RNA-seq read estimator
A rough planning estimate of reads needed per sample for RNA-seq, from the number of features and a target average reads per feature. Not a power calculation.
How it works
Formula
reads ≈ (features × target reads per feature) ÷ usable fraction. The usable fraction accounts for reads lost to rRNA, multi-mapping and QC.
Worked example
Human (~20,000 genes), 100 reads per gene on average, 80% usable: (20,000 × 100) ÷ 0.8 = 2,500,000 reads. (For differential expression many labs target 20–30M reads/sample, i.e. a higher reads-per-gene.)
When to use it
For a quick, order-of-magnitude planning figure when budgeting an RNA-seq run. This is NOT a statistical power calculation and ignores the highly skewed real expression distribution — low-expression genes need far more depth than the average implies.
Sensible defaults
Defaults assume the human protein-coding gene set (~20,000), 100 reads/gene and 80% usable reads. The preset gene counts are approximate round figures; set your own with the custom option.
FAQ
- Is this a replacement for a power analysis?

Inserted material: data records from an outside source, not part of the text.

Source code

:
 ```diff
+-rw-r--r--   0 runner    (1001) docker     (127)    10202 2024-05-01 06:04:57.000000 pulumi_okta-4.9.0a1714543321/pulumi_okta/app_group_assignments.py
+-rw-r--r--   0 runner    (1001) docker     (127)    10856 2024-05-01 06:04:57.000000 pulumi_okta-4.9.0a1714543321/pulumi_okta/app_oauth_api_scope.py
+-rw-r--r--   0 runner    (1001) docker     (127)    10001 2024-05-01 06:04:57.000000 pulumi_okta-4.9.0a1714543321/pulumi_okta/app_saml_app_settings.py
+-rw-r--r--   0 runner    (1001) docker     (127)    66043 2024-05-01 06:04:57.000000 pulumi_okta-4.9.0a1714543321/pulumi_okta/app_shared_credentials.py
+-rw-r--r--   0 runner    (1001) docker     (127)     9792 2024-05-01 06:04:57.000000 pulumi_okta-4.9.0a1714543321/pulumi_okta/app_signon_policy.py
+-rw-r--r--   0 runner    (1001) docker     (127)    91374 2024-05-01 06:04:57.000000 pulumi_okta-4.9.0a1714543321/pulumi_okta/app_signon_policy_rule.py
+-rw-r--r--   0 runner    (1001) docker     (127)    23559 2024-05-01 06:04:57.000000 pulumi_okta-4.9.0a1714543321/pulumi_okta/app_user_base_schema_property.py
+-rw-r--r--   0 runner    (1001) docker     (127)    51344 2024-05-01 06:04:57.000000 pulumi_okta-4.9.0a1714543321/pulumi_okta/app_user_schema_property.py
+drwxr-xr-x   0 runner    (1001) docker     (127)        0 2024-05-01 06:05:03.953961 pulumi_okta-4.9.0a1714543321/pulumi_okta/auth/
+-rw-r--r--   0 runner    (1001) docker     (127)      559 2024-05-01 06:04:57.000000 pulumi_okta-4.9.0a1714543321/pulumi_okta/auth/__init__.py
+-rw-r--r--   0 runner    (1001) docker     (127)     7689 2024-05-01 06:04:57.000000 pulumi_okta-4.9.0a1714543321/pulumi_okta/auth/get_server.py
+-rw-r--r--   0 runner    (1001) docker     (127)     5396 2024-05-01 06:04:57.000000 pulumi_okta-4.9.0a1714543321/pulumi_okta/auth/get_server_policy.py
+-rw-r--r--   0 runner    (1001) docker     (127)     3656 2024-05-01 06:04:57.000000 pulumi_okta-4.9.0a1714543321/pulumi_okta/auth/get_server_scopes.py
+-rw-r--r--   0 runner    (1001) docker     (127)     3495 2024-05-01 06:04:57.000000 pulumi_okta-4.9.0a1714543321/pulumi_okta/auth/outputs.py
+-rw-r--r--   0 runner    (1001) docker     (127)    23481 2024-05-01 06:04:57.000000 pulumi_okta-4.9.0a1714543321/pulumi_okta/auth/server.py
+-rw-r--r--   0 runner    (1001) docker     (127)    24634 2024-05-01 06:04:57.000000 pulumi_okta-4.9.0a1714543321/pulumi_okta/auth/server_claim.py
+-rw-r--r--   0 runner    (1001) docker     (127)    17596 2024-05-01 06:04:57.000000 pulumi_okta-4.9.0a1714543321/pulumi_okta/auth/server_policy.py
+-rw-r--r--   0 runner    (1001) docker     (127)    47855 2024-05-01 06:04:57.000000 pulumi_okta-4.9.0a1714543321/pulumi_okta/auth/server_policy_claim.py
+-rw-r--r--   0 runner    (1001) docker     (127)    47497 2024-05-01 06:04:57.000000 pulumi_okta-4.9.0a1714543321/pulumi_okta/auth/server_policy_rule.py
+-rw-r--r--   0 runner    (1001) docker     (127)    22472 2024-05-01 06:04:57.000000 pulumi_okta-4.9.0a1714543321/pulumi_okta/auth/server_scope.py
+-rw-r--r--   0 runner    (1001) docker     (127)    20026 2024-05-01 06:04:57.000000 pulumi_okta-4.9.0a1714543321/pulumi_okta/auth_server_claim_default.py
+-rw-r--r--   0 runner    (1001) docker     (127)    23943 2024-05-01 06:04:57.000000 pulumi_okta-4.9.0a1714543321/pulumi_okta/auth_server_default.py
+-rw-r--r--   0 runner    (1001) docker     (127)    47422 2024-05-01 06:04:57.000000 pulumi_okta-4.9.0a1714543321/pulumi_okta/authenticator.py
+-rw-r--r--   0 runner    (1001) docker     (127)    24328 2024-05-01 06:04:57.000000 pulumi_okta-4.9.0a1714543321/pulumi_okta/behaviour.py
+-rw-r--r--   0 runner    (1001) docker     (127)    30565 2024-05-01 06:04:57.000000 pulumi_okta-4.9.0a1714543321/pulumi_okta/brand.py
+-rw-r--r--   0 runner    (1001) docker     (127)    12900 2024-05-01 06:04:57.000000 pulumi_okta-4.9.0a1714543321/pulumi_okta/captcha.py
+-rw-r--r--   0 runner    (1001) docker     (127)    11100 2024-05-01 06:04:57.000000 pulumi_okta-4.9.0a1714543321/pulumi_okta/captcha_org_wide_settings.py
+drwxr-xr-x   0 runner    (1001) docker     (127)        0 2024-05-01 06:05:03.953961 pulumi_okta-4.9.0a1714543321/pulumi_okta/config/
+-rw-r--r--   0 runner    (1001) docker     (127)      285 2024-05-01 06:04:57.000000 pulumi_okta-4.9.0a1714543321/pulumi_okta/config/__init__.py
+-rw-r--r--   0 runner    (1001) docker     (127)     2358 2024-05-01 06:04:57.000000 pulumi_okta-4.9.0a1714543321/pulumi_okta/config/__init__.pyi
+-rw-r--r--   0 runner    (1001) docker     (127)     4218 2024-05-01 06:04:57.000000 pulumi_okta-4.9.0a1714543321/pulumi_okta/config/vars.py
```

- No. It is a rough planning heuristic. For detecting differential expression at a chosen effect size and FDR, use a dedicated RNA-seq power tool that models dispersion and the expression distribution.
- Where do the preset gene counts come from?
- They are approximate protein-coding gene counts (~20,000 human, ~22,000 mouse). Use the custom field for a specific annotation, exome, or panel.